*TO DO*. Would you copy each line of the data below that has "thumb"?

Segment Start: SUPPLIED INFORMATION

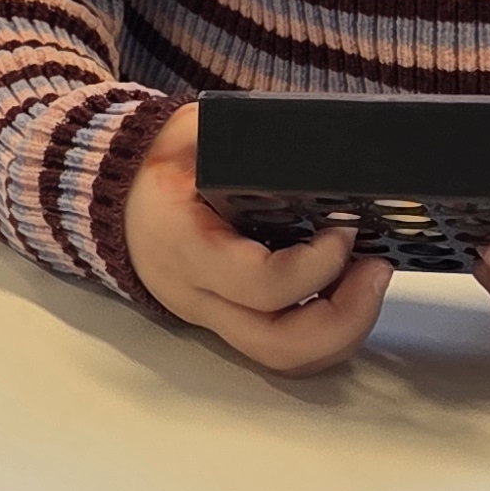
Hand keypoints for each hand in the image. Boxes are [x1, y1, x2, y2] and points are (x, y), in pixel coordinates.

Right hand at [120, 99, 393, 374]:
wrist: (112, 197)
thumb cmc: (158, 162)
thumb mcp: (193, 131)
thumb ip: (244, 136)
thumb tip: (318, 137)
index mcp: (185, 247)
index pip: (261, 284)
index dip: (317, 266)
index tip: (346, 230)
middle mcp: (197, 297)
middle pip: (279, 345)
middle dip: (346, 317)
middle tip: (377, 269)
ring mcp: (213, 319)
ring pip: (286, 359)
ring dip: (343, 331)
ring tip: (369, 281)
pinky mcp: (230, 324)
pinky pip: (284, 349)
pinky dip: (327, 332)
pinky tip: (347, 293)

Segment End: SUPPLIED INFORMATION

*ANSWER BOX*.
thumb cmc: (158, 162)
thumb mcp: (193, 131)
thumb ip: (244, 136)
thumb tip: (318, 137)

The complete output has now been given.